_TASK OBJECTIVE_
Rewrite everything from the start of the records down to the line containing "export const myFeature", renaming "myFeature" to "frameFeature" and keeping every other character unchanged.

_Extracted data entries_
──────

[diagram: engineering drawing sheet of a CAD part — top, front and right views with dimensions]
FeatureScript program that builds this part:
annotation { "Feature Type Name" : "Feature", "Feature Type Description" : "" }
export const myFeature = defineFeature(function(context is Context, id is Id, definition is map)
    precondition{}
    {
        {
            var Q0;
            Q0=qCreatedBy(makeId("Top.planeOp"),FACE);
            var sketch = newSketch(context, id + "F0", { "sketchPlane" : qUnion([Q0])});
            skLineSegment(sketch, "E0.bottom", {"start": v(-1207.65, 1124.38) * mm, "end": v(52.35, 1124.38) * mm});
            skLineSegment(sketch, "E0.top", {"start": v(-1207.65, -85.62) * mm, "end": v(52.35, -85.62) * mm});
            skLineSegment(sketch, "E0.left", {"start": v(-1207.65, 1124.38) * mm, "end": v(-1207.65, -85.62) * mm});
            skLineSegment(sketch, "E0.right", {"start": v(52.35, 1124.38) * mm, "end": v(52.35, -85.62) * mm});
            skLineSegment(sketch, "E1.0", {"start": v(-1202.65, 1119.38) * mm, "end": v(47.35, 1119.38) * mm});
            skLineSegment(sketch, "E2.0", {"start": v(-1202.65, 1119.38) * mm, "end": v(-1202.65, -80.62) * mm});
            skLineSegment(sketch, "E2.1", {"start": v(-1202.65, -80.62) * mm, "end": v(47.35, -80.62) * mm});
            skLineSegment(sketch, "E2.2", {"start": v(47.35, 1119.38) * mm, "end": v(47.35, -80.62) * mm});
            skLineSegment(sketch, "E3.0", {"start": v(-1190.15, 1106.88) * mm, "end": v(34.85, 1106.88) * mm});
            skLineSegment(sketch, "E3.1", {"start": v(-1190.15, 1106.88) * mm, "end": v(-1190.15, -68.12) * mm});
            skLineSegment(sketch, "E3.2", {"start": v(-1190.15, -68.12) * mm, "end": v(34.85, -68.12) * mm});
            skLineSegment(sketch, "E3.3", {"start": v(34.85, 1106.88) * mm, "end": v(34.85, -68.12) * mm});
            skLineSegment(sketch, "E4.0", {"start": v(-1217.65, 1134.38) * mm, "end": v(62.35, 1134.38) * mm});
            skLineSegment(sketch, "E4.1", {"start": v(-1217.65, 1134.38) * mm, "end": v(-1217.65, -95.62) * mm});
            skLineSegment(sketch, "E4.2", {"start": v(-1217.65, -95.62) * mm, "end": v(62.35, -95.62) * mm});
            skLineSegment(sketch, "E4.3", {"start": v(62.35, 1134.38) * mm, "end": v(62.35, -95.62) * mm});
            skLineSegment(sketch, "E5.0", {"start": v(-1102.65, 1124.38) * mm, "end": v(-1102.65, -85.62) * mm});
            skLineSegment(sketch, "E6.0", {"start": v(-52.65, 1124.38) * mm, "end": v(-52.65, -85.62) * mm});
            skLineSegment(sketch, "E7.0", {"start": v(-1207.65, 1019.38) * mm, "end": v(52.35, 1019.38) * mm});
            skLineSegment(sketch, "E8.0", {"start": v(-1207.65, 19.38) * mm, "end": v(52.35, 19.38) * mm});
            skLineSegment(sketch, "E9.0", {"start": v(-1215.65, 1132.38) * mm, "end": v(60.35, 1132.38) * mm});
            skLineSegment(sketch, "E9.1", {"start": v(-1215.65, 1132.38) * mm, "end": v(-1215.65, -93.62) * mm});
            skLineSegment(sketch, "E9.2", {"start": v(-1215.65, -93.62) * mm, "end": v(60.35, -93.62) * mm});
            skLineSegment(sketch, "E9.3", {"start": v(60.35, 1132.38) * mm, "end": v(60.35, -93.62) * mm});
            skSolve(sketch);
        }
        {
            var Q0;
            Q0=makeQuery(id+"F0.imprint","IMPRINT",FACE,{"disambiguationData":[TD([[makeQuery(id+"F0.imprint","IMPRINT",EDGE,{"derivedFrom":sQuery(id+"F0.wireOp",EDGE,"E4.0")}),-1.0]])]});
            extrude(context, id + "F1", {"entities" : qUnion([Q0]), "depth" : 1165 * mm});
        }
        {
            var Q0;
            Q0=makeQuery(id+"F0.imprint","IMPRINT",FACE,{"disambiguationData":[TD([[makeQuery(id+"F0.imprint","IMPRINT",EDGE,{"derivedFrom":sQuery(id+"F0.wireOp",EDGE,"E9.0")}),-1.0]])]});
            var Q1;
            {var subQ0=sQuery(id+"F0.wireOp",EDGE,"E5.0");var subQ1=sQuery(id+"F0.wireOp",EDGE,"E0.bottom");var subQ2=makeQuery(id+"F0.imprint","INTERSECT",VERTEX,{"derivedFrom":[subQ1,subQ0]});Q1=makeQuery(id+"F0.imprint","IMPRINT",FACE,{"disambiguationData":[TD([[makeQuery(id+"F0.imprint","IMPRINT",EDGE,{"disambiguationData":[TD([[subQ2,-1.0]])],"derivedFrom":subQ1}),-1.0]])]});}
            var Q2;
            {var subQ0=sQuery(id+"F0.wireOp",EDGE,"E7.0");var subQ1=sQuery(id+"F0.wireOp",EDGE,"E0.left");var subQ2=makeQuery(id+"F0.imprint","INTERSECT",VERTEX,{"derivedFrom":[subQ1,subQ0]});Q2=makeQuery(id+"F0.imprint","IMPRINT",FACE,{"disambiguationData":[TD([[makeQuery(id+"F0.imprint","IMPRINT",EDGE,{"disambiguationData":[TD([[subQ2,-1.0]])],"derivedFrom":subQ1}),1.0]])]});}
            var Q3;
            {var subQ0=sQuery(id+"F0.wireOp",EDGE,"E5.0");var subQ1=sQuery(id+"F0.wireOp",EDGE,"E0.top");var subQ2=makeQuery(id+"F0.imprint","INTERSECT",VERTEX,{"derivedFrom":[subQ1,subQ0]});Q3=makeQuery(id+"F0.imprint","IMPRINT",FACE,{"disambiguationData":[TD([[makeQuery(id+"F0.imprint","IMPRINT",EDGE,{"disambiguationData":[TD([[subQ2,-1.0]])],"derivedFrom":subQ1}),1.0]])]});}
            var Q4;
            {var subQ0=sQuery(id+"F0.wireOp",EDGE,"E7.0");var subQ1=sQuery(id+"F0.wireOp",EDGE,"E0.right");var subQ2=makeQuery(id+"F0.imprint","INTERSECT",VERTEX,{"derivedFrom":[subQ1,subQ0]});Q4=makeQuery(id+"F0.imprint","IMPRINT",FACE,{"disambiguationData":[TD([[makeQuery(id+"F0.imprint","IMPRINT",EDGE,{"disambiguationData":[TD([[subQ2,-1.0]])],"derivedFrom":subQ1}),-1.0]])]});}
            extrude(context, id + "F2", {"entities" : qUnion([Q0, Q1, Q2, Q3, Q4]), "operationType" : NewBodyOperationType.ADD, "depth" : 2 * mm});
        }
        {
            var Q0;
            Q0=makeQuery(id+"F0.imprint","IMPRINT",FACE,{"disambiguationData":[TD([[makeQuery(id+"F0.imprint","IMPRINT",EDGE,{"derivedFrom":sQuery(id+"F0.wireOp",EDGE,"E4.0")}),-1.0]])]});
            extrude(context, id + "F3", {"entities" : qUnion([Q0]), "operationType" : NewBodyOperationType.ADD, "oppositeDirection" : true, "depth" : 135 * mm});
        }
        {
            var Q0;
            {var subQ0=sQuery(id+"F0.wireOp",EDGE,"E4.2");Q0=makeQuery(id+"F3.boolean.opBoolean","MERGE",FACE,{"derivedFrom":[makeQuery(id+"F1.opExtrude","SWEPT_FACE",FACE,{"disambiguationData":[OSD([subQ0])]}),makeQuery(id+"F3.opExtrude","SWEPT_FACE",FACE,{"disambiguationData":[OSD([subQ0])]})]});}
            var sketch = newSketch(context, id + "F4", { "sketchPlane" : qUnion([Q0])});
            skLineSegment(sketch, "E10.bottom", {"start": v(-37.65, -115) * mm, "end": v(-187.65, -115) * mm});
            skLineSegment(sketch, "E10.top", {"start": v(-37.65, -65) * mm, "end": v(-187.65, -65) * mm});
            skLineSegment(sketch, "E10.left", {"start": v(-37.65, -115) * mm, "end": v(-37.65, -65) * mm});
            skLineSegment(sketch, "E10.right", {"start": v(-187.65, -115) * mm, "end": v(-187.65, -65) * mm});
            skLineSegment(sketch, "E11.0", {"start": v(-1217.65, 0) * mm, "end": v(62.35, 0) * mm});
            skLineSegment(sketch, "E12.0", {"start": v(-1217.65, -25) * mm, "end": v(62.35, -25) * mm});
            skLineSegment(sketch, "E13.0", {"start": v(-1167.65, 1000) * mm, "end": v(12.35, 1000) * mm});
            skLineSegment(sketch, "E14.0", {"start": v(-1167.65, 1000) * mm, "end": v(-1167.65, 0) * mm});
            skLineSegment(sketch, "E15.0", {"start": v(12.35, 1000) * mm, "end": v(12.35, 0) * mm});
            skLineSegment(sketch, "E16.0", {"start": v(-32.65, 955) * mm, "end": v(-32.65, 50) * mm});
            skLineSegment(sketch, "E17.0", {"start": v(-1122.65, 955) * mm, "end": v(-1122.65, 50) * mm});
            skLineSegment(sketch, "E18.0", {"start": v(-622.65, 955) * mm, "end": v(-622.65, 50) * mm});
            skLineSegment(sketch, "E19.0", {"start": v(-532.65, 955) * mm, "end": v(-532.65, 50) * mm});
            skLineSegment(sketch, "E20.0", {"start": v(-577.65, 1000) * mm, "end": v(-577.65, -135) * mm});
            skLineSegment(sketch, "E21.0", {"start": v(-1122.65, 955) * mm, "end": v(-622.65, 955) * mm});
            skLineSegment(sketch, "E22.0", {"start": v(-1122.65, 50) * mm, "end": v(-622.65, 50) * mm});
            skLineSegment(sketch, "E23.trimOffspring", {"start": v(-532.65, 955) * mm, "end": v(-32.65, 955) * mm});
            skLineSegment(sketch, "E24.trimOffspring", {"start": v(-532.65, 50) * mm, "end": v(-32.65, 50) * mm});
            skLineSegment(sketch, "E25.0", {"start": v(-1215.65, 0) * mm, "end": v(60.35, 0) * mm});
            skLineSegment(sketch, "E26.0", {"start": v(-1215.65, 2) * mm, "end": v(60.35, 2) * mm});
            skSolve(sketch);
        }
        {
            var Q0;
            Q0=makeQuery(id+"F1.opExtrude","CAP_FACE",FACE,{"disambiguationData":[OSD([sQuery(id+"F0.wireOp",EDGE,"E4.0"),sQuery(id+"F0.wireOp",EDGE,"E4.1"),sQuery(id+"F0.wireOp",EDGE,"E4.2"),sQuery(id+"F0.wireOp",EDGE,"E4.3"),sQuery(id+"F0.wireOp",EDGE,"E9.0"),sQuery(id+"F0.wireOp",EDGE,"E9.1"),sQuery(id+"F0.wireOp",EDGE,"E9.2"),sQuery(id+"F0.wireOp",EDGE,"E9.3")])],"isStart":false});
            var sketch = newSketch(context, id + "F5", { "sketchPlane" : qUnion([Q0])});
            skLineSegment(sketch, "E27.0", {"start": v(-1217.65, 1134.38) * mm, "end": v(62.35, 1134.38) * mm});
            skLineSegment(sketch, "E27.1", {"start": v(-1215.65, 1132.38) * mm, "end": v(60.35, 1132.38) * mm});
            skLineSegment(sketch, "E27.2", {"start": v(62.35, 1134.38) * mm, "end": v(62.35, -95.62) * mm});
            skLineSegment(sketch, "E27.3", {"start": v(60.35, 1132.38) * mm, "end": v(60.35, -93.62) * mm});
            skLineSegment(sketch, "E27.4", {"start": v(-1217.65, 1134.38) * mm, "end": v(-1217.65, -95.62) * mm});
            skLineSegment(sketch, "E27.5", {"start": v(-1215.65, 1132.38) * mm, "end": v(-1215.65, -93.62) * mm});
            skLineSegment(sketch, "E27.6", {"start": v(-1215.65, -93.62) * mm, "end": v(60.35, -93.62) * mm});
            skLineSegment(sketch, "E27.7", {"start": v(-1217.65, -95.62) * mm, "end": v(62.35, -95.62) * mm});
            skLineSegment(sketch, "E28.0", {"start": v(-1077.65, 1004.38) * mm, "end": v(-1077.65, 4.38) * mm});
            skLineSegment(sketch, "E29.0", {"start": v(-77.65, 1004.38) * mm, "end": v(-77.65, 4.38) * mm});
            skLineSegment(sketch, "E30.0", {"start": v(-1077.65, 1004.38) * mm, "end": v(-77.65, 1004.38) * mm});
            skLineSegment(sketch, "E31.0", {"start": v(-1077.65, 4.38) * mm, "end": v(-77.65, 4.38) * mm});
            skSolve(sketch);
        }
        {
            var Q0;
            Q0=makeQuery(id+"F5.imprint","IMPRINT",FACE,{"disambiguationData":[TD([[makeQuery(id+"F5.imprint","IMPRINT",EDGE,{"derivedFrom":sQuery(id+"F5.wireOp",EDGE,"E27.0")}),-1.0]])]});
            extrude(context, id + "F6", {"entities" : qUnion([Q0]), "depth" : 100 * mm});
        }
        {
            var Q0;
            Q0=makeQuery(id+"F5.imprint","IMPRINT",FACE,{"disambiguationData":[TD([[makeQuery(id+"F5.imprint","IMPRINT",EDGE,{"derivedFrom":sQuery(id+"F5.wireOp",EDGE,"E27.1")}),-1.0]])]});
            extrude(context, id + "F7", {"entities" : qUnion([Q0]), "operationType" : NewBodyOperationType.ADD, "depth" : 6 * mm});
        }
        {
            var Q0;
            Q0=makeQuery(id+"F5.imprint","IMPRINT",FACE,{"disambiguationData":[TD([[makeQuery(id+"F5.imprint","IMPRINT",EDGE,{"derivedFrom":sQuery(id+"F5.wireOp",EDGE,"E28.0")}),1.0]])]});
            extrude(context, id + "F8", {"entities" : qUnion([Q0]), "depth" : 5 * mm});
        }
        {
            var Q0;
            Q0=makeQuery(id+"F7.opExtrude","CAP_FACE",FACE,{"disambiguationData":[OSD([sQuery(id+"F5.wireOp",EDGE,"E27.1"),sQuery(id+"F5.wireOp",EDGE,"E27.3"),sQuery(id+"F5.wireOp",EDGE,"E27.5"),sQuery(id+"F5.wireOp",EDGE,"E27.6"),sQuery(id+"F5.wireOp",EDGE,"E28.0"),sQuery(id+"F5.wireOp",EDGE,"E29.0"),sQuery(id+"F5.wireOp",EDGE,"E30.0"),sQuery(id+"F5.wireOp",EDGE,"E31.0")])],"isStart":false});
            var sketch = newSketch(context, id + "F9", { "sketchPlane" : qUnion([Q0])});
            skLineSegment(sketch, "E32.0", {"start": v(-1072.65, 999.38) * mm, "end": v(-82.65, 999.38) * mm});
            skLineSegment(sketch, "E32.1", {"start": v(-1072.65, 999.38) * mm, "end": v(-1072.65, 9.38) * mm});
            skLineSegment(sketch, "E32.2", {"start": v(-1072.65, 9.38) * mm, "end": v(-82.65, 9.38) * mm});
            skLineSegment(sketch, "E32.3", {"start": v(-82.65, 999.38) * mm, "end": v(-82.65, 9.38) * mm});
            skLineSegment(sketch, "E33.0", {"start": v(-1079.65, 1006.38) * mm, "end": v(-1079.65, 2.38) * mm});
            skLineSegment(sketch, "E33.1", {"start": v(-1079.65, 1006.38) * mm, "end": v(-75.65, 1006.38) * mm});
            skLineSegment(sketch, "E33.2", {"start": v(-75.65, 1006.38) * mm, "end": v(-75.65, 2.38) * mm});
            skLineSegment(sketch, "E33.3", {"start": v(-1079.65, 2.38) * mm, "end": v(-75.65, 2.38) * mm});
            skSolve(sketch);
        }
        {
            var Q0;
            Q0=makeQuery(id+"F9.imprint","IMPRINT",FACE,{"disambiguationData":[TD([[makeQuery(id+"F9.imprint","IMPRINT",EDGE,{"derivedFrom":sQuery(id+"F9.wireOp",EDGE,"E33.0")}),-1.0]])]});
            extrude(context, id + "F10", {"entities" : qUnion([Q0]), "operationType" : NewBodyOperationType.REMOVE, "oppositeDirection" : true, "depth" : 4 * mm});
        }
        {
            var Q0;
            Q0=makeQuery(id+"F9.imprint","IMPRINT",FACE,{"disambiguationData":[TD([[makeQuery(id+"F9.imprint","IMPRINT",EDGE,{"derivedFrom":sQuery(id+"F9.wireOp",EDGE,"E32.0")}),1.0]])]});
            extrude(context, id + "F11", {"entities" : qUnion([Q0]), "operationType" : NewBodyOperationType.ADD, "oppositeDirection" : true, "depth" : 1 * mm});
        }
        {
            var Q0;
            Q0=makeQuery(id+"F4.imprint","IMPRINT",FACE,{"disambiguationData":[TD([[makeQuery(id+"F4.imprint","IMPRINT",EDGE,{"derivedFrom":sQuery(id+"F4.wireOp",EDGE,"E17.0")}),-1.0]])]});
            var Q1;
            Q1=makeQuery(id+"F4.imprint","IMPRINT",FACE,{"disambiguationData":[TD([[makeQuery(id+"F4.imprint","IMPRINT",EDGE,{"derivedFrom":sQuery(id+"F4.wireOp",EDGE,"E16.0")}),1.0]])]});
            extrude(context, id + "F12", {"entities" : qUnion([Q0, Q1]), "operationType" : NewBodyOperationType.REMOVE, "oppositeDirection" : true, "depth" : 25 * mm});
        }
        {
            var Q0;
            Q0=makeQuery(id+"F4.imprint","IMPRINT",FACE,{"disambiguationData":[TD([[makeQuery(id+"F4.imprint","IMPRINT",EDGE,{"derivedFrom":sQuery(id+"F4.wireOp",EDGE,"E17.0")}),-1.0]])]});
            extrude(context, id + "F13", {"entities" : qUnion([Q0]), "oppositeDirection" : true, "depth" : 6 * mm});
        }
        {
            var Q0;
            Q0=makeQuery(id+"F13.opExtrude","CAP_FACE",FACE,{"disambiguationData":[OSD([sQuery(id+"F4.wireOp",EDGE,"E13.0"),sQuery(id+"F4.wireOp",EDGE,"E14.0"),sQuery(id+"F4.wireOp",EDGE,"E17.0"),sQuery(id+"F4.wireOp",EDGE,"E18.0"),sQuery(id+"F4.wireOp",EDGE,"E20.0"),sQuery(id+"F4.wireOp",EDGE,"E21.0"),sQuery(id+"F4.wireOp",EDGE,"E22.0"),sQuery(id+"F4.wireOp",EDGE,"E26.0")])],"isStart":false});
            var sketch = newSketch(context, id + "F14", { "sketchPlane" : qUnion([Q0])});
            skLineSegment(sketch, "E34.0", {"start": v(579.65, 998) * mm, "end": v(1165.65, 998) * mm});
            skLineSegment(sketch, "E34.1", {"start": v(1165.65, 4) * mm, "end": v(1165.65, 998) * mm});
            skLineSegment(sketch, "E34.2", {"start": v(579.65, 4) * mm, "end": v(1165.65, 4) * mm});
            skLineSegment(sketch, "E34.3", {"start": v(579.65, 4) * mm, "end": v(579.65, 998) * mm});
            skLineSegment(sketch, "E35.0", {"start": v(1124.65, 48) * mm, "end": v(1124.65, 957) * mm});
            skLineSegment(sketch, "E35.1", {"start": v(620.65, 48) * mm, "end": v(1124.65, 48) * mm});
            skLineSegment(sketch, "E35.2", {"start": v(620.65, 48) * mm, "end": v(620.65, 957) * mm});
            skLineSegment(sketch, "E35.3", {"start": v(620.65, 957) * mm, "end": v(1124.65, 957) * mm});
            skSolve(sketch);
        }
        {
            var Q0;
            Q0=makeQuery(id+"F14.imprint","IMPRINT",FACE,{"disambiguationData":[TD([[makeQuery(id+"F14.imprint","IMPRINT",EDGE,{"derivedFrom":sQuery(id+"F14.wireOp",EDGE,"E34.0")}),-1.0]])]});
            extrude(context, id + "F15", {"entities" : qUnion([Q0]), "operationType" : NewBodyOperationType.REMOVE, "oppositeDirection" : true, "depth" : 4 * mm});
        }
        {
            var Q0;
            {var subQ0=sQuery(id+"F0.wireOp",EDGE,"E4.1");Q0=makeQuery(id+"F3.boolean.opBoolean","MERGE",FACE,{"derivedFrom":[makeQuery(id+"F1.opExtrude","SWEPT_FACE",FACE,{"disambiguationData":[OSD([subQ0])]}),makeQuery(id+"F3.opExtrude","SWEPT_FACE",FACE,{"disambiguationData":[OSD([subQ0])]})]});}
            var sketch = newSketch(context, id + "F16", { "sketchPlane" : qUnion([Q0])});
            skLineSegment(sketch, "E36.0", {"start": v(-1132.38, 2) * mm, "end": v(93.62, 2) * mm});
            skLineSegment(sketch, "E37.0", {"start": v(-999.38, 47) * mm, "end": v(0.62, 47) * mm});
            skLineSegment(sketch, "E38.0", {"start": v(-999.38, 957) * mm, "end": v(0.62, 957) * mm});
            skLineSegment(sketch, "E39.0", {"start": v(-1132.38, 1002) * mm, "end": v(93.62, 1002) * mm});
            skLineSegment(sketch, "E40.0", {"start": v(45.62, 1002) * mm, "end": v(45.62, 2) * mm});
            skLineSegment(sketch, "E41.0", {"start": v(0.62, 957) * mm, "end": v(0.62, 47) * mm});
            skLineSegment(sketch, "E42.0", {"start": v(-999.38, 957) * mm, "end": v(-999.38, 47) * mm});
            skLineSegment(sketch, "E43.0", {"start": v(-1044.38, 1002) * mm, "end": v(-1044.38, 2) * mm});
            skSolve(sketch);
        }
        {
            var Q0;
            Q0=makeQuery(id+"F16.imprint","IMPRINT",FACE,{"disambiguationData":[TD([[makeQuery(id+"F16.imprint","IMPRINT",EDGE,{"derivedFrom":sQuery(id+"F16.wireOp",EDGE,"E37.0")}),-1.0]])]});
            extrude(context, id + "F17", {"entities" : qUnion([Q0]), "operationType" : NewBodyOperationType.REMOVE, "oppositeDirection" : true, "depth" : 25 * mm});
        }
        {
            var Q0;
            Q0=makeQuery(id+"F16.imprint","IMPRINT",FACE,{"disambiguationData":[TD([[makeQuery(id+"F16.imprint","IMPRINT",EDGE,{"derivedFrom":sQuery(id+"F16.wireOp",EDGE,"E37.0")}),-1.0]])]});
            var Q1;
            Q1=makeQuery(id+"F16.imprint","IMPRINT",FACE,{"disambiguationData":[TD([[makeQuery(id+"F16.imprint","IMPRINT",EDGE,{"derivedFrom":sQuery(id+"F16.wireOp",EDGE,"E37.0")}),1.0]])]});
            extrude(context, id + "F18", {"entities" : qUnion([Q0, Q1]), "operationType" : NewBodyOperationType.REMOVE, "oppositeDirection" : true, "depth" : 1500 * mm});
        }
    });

──────

_EXERCISE RESULT_
[diagram: engineering drawing sheet of a CAD part — top, front and right views with dimensions]
FeatureScript program that builds this part:
annotation { "Feature Type Name" : "Feature", "Feature Type Description" : "" }
export const frameFeature = defineFeature(function(context is Context, id is Id, definition is map)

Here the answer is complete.